_EXTRACT:_
• • • •

And finally, I had a mildly interesting technical thought in church this morning. (Priest: "The Lord be with you." Youngest Daughter: "Coughcoughcoughcoughcoughcoughcough." Eldest Daughter, "It looks like C. [Middle Daughter] is crying." Me (whispering to Middle Daughter): "What's wrong, honey?" Middle Daughter: "I'm losing my voice." Me: "Do you need anything now? Please don't cry." Middle Daughter: "I'm not crying." Priest: "Lift up your hearts..." And so forth.) Anyway, the technical thought was that probability theory is neutral as between substantive conclusions. There isn't such a thing as a "Christian" probability theory. That, I already knew. But people may be confused into thinking that it isn't neutral when we notice that some correct form of probabilistic modeling (like, say, Bayesian probability theory) helps us to model evidence accurately in a way that prevents certain confusions that anti-religious skeptics like to exploit.

• • • •

_DATA RECORDS:_
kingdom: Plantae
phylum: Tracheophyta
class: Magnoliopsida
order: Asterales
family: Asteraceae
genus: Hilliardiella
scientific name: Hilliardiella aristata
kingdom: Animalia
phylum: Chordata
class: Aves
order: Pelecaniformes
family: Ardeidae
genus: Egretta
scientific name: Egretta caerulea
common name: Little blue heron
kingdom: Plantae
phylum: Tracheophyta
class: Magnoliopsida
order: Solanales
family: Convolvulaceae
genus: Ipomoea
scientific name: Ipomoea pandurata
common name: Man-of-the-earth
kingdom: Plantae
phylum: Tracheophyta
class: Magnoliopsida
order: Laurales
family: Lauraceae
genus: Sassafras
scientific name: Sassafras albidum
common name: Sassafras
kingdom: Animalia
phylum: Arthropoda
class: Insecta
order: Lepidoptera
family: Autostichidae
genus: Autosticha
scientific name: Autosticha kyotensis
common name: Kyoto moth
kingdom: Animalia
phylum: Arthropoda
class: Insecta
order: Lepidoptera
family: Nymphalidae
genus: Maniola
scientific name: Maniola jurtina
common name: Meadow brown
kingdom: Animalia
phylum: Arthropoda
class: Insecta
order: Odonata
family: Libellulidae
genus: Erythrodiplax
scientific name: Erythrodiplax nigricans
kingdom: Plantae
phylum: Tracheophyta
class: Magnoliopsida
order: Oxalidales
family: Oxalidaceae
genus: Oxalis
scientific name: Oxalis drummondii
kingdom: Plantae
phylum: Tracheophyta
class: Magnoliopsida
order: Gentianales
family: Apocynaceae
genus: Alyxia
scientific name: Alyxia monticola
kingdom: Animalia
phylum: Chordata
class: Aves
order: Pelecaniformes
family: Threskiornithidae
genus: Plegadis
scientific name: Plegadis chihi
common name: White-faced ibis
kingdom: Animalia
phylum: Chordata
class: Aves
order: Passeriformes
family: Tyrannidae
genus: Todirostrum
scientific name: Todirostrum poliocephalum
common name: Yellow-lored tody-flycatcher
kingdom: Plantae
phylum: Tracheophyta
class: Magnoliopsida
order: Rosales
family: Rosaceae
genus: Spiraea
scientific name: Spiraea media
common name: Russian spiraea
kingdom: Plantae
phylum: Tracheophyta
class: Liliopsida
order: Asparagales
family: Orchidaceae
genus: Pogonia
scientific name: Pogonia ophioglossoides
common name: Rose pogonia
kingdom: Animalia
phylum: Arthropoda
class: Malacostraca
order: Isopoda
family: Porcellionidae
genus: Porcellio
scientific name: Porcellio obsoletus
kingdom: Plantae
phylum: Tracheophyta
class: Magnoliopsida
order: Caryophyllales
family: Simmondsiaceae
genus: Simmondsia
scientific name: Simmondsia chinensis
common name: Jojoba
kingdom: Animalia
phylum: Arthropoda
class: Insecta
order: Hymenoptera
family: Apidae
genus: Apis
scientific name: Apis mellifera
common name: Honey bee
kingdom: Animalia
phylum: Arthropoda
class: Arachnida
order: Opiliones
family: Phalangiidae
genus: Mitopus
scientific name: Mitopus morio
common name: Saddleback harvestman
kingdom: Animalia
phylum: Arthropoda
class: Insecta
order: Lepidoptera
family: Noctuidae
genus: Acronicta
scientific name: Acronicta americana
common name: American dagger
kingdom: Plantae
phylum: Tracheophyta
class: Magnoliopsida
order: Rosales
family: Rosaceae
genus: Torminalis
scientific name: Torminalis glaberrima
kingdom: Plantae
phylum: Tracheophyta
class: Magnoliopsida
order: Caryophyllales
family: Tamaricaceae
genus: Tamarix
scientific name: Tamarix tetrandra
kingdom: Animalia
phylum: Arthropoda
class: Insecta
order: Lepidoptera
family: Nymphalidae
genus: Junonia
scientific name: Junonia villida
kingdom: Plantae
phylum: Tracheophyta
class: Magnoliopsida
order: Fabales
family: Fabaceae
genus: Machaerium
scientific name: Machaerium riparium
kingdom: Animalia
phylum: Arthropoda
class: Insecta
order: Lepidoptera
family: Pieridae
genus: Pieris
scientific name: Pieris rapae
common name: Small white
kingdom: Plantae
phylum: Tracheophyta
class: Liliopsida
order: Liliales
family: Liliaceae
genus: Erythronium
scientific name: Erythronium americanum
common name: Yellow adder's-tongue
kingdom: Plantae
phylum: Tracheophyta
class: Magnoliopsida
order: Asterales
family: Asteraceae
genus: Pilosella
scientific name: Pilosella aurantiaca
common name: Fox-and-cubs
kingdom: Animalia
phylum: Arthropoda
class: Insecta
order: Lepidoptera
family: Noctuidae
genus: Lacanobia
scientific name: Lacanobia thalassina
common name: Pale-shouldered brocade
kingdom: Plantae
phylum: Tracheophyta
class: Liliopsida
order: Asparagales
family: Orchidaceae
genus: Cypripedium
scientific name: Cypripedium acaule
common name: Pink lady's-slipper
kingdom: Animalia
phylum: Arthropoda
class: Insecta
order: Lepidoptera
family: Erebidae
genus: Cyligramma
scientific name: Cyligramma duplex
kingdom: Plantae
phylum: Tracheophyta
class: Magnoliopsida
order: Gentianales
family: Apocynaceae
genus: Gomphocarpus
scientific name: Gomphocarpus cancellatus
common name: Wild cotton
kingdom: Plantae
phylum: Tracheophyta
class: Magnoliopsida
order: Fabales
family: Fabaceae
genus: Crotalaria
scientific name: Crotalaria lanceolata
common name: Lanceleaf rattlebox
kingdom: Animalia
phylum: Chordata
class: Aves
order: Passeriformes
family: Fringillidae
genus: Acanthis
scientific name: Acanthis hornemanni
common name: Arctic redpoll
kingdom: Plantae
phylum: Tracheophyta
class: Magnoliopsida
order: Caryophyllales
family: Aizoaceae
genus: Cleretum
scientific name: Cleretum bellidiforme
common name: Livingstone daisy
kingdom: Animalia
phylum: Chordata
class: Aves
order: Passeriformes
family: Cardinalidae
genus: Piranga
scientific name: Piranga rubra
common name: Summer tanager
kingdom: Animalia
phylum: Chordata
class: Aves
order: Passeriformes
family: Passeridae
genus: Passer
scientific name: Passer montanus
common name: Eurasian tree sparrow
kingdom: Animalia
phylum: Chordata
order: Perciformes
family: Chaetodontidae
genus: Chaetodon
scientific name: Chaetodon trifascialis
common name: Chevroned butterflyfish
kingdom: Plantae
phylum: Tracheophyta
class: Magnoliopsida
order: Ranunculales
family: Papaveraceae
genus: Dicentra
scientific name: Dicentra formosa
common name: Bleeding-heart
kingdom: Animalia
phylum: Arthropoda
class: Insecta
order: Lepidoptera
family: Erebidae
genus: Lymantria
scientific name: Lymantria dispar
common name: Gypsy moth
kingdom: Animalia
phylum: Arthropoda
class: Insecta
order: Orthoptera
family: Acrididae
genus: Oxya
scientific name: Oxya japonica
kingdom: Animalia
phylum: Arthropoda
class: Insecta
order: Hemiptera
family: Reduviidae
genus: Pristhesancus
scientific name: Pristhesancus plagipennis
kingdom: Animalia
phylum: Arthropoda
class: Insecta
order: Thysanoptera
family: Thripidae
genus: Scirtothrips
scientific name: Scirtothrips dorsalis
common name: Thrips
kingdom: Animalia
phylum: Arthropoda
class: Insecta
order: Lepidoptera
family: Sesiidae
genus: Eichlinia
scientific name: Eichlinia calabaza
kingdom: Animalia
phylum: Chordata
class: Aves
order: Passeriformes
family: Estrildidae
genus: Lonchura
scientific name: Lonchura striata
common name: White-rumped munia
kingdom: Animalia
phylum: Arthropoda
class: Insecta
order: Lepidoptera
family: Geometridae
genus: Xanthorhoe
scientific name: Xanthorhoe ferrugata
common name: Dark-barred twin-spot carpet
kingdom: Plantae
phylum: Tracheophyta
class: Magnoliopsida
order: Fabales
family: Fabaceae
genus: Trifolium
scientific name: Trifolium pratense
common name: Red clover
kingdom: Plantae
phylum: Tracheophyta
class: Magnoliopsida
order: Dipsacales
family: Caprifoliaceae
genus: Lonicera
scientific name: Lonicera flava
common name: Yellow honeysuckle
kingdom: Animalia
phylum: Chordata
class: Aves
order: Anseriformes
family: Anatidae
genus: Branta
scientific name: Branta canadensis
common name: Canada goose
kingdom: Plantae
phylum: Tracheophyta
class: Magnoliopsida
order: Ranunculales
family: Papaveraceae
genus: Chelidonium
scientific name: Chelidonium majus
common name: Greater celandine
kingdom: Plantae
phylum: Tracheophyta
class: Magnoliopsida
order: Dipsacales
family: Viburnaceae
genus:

• • • •

_EXERCISE TASKS:_
**A.** List everyone who speaks in the parenthetical church exchange in the excerpt, in the order they first speak.
**B.** Translate this sentence from the excerpt into Spanish: "There isn't such a thing as a "Christian" probability theory."
**C.** Rewrite the excerpt's paragraph beginning "And finally, I had a mildly interesting technical thought" in no more than three sentences, keeping its main facts.

_ANSWERS TO EACH TASK:_
**A.**
Priest
Youngest Daughter
Eldest Daughter
Me (the writer)
Middle Daughter

**B.** No existe tal cosa como una teoría de la probabilidad «cristiana».

**C.** During church this morning, amid interruptions from my daughters, I had a mildly interesting technical thought: probability theory is neutral between substantive conclusions, and there is no "Christian" probability theory. I already knew that. But people may wrongly think it isn't neutral when they notice that a correct form of probabilistic modeling, such as Bayesian probability theory, models evidence accurately in a way that prevents confusions anti-religious skeptics like to exploit.